Your copy should match the records below word for word and contain no pictures.

++++++++

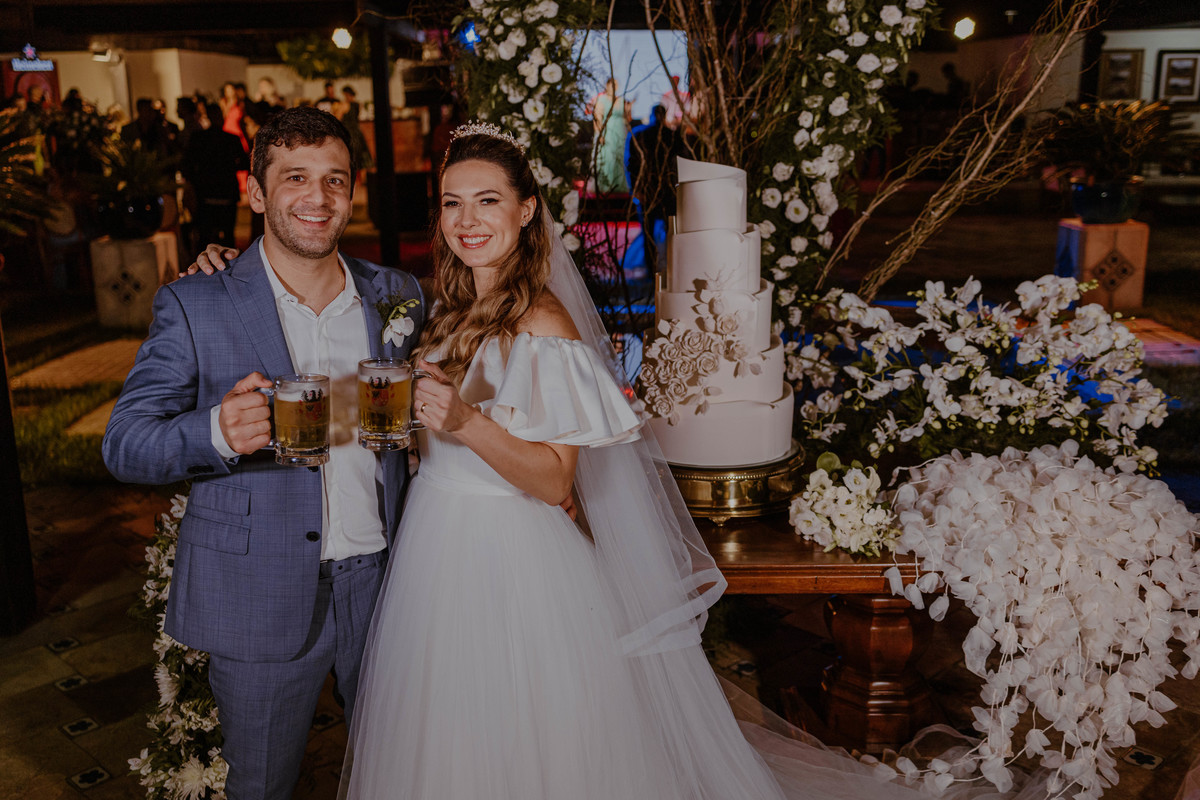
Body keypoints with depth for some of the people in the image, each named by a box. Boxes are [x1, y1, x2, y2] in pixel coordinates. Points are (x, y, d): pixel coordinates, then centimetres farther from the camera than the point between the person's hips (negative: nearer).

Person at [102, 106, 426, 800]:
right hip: (260, 598, -3)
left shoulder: (398, 295, 2)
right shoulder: (193, 306, -8)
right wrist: (216, 431, -29)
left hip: (384, 584, 3)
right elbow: (125, 444, -10)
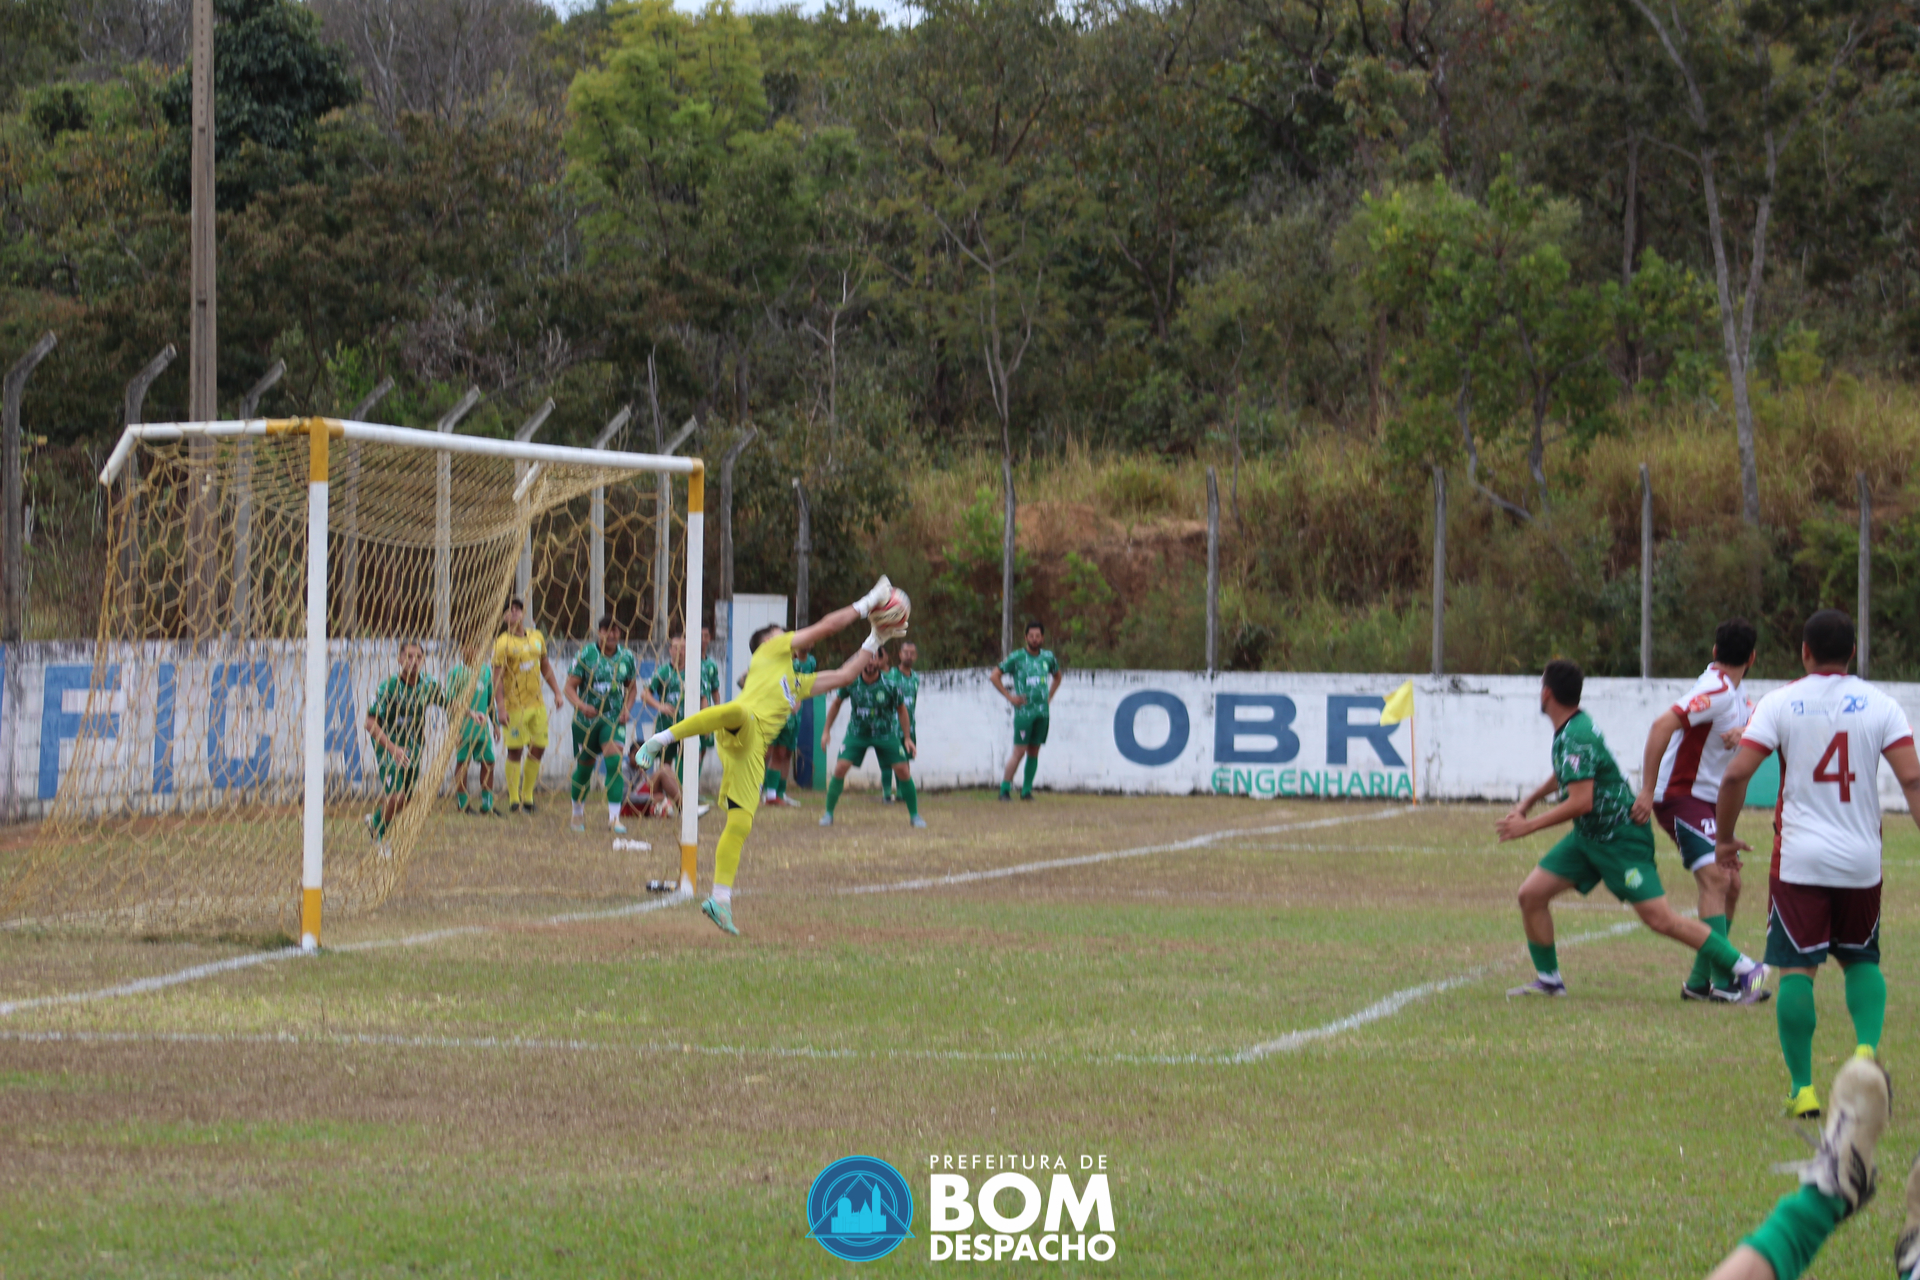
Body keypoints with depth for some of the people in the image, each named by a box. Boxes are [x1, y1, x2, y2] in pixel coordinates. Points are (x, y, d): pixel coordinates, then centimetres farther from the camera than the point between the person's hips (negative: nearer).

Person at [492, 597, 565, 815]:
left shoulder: (537, 637, 10)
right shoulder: (503, 643, -8)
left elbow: (546, 667, 20)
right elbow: (497, 677, -11)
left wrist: (557, 692, 13)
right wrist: (501, 707, -17)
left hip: (537, 704, 6)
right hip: (515, 705, -6)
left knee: (538, 749, 4)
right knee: (515, 751, -4)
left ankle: (527, 795, 16)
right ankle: (513, 799, 2)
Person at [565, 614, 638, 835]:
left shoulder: (627, 657, 1)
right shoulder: (586, 654, -8)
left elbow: (631, 687, 15)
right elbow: (570, 687, -8)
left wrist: (626, 709, -3)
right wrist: (581, 705, -27)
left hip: (613, 719, 1)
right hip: (586, 719, -1)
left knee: (615, 762, -18)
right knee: (584, 766, 11)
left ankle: (614, 816, -19)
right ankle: (577, 811, 35)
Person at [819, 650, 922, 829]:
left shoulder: (890, 686, -18)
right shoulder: (851, 682, -14)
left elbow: (901, 710, -2)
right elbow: (836, 703, 4)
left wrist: (907, 738, -4)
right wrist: (826, 731, 4)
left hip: (885, 733, -1)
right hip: (857, 732, 1)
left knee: (903, 772, -8)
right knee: (840, 769, -14)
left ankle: (914, 815, 9)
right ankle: (828, 813, 1)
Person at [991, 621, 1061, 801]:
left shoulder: (1048, 657, 10)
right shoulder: (1017, 657, -3)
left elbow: (1057, 677, 29)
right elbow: (995, 676, 1)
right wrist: (1010, 697, -5)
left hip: (1042, 711, 5)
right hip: (1024, 711, -5)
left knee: (1034, 752, 5)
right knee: (1019, 751, -10)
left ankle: (1026, 790, 10)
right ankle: (1005, 789, -4)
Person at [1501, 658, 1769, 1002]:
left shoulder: (1577, 738, -23)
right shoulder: (1568, 730, 8)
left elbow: (1581, 802, -29)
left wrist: (1528, 826, -23)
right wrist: (1527, 802, 27)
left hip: (1621, 837, -10)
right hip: (1588, 835, 10)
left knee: (1659, 918, -14)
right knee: (1531, 895, 2)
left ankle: (1746, 970, -9)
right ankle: (1548, 979, 13)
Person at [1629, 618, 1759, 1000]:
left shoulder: (1732, 693, 13)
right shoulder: (1716, 691, -18)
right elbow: (1663, 725, -28)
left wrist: (1744, 729, -19)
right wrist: (1647, 791, -30)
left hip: (1709, 803, 10)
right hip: (1682, 797, -10)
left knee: (1730, 885, 9)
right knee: (1715, 879, -21)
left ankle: (1699, 982, 14)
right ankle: (1723, 982, -27)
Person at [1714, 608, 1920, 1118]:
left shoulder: (1781, 703, -3)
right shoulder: (1879, 705, 0)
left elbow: (1736, 775, -8)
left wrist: (1724, 837, 5)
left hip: (1799, 861, -2)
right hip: (1861, 861, 2)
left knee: (1796, 970, 2)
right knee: (1861, 961, 19)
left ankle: (1802, 1088, -2)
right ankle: (1867, 1048, -5)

++++++++

__ANSWER__:
Body keypoints with depth for some of the people in the image, each named by a box. Boxes are [x1, y1, x2, y2] in pixel coordinates. Points are (x, y, d): pixel coordinates, then centimetres farther from the camera than the point between the person's hips (negative: nearer).

Person at [102, 106, 426, 800]:
right hip: (260, 598, -3)
left shoulder: (398, 295, 2)
right shoulder: (193, 306, -8)
right wrist: (216, 431, -29)
left hip: (384, 584, 3)
right elbow: (125, 444, -10)
Body keypoints with depth for some of the people in the image, each named by a box. Boxes are [x1, y1, x2, y2] in pixel coordinates. Points are (x, y, d): pixel coordinates, then centimetres farther from the camera than the point between the person's hips (negative: nearer).

Person at [492, 597, 565, 815]:
left shoulder: (537, 637, 10)
right shoulder: (503, 643, -8)
left elbow: (546, 667, 20)
right elbow: (497, 677, -11)
left wrist: (557, 692, 13)
right wrist: (501, 707, -17)
left hip: (537, 704, 6)
right hip: (515, 705, -6)
left knee: (538, 749, 4)
right knee: (515, 751, -4)
left ankle: (527, 795, 16)
right ankle: (513, 799, 2)
Person at [565, 614, 638, 835]:
left shoulder: (627, 657, 1)
right shoulder: (586, 654, -8)
left elbow: (631, 687, 15)
right elbow: (570, 687, -8)
left wrist: (626, 709, -3)
right wrist: (581, 705, -27)
left hip: (613, 719, 1)
right hip: (586, 719, -1)
left knee: (615, 762, -18)
right knee: (584, 766, 11)
left ankle: (614, 816, -19)
right ankle: (577, 811, 35)
Person at [819, 650, 922, 829]:
left shoulder: (890, 686, -18)
right shoulder: (851, 682, -14)
left elbow: (901, 710, -2)
right elbow: (836, 703, 4)
left wrist: (907, 738, -4)
right wrist: (826, 731, 4)
left hip: (885, 733, -1)
right hip: (857, 732, 1)
left knee: (903, 772, -8)
right knee: (840, 769, -14)
left ankle: (914, 815, 9)
right ankle: (828, 813, 1)
Person at [991, 621, 1061, 801]:
left shoulder: (1048, 657, 10)
right shoulder: (1017, 657, -3)
left elbow: (1057, 677, 29)
right elbow: (995, 676, 1)
right wrist: (1010, 697, -5)
left hip: (1042, 711, 5)
right hip: (1024, 711, -5)
left knee: (1034, 752, 5)
right knee: (1019, 751, -10)
left ankle: (1026, 790, 10)
right ankle: (1005, 789, -4)
Person at [1501, 658, 1769, 1002]:
left shoulder: (1577, 738, -23)
right shoulder: (1568, 730, 8)
left elbow: (1581, 802, -29)
left wrist: (1528, 826, -23)
right wrist: (1527, 802, 27)
left hip: (1621, 837, -10)
right hip: (1588, 835, 10)
left knee: (1659, 918, -14)
right knee: (1531, 895, 2)
left ankle: (1746, 970, -9)
right ankle: (1548, 979, 13)
Person at [1629, 618, 1759, 1000]:
left shoulder: (1732, 693, 13)
right shoulder: (1716, 691, -18)
right elbow: (1663, 725, -28)
left wrist: (1744, 729, -19)
right wrist: (1647, 791, -30)
left hip: (1709, 803, 10)
right hip: (1682, 797, -10)
left knee: (1730, 885, 9)
right knee: (1715, 879, -21)
left ankle: (1699, 982, 14)
right ankle: (1723, 982, -27)
Person at [1714, 608, 1920, 1118]:
left shoulder: (1781, 703, -3)
right shoulder: (1879, 705, 0)
left elbow: (1736, 775, -8)
left wrist: (1724, 837, 5)
left hip: (1799, 861, -2)
right hip: (1861, 861, 2)
left knee: (1796, 970, 2)
right knee: (1861, 961, 19)
left ankle: (1802, 1088, -2)
right ankle: (1867, 1048, -5)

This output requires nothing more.